Stored data:
------------------------------------------------
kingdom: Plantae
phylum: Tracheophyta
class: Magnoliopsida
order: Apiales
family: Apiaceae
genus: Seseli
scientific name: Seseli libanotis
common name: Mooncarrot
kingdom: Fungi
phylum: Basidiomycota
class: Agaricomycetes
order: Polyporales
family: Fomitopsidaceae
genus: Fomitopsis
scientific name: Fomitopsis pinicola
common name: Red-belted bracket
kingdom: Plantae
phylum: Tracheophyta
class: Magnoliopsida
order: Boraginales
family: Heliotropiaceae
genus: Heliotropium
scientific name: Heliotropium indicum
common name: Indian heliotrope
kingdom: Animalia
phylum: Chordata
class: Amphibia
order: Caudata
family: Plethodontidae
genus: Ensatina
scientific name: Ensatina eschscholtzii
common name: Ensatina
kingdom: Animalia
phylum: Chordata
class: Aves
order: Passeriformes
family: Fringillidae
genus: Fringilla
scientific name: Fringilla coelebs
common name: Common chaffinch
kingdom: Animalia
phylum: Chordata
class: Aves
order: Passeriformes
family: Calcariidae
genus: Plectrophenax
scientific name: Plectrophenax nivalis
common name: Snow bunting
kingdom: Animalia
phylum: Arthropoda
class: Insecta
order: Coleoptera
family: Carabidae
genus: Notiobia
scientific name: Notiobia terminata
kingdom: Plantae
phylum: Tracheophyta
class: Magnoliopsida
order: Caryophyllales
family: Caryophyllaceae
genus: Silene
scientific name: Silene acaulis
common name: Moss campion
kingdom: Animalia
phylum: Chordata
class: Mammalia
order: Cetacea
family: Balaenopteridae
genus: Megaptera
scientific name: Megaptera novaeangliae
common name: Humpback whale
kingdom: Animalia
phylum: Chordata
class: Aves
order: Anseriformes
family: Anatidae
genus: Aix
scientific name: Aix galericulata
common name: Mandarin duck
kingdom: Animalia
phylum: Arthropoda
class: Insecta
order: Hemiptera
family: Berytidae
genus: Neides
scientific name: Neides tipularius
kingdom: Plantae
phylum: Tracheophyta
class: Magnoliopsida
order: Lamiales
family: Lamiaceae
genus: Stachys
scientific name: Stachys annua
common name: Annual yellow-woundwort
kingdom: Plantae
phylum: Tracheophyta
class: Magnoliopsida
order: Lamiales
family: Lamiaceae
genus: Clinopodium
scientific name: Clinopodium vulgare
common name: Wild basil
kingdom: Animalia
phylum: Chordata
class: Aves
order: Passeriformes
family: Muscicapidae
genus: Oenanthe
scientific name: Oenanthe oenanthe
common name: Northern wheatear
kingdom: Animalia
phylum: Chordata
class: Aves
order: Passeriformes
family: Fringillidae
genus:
------------------------------------------------
Return every line of the items above without changing a word, in the same order.

• [Answer to the exercise]
kingdom: Plantae
phylum: Tracheophyta
class: Magnoliopsida
order: Apiales
family: Apiaceae
genus: Seseli
scientific name: Seseli libanotis
common name: Mooncarrot
kingdom: Fungi
phylum: Basidiomycota
class: Agaricomycetes
order: Polyporales
family: Fomitopsidaceae
genus: Fomitopsis
scientific name: Fomitopsis pinicola
common name: Red-belted bracket
kingdom: Plantae
phylum: Tracheophyta
class: Magnoliopsida
order: Boraginales
family: Heliotropiaceae
genus: Heliotropium
scientific name: Heliotropium indicum
common name: Indian heliotrope
kingdom: Animalia
phylum: Chordata
class: Amphibia
order: Caudata
family: Plethodontidae
genus: Ensatina
scientific name: Ensatina eschscholtzii
common name: Ensatina
kingdom: Animalia
phylum: Chordata
class: Aves
order: Passeriformes
family: Fringillidae
genus: Fringilla
scientific name: Fringilla coelebs
common name: Common chaffinch
kingdom: Animalia
phylum: Chordata
class: Aves
order: Passeriformes
family: Calcariidae
genus: Plectrophenax
scientific name: Plectrophenax nivalis
common name: Snow bunting
kingdom: Animalia
phylum: Arthropoda
class: Insecta
order: Coleoptera
family: Carabidae
genus: Notiobia
scientific name: Notiobia terminata
kingdom: Plantae
phylum: Tracheophyta
class: Magnoliopsida
order: Caryophyllales
family: Caryophyllaceae
genus: Silene
scientific name: Silene acaulis
common name: Moss campion
kingdom: Animalia
phylum: Chordata
class: Mammalia
order: Cetacea
family: Balaenopteridae
genus: Megaptera
scientific name: Megaptera novaeangliae
common name: Humpback whale
kingdom: Animalia
phylum: Chordata
class: Aves
order: Anseriformes
family: Anatidae
genus: Aix
scientific name: Aix galericulata
common name: Mandarin duck
kingdom: Animalia
phylum: Arthropoda
class: Insecta
order: Hemiptera
family: Berytidae
genus: Neides
scientific name: Neides tipularius
kingdom: Plantae
phylum: Tracheophyta
class: Magnoliopsida
order: Lamiales
family: Lamiaceae
genus: Stachys
scientific name: Stachys annua
common name: Annual yellow-woundwort
kingdom: Plantae
phylum: Tracheophyta
class: Magnoliopsida
order: Lamiales
family: Lamiaceae
genus: Clinopodium
scientific name: Clinopodium vulgare
common name: Wild basil
kingdom: Animalia
phylum: Chordata
class: Aves
order: Passeriformes
family: Muscicapidae
genus: Oenanthe
scientific name: Oenanthe oenanthe
common name: Northern wheatear
kingdom: Animalia
phylum: Chordata
class: Aves
order: Passeriformes
family: Fringillidae
genus:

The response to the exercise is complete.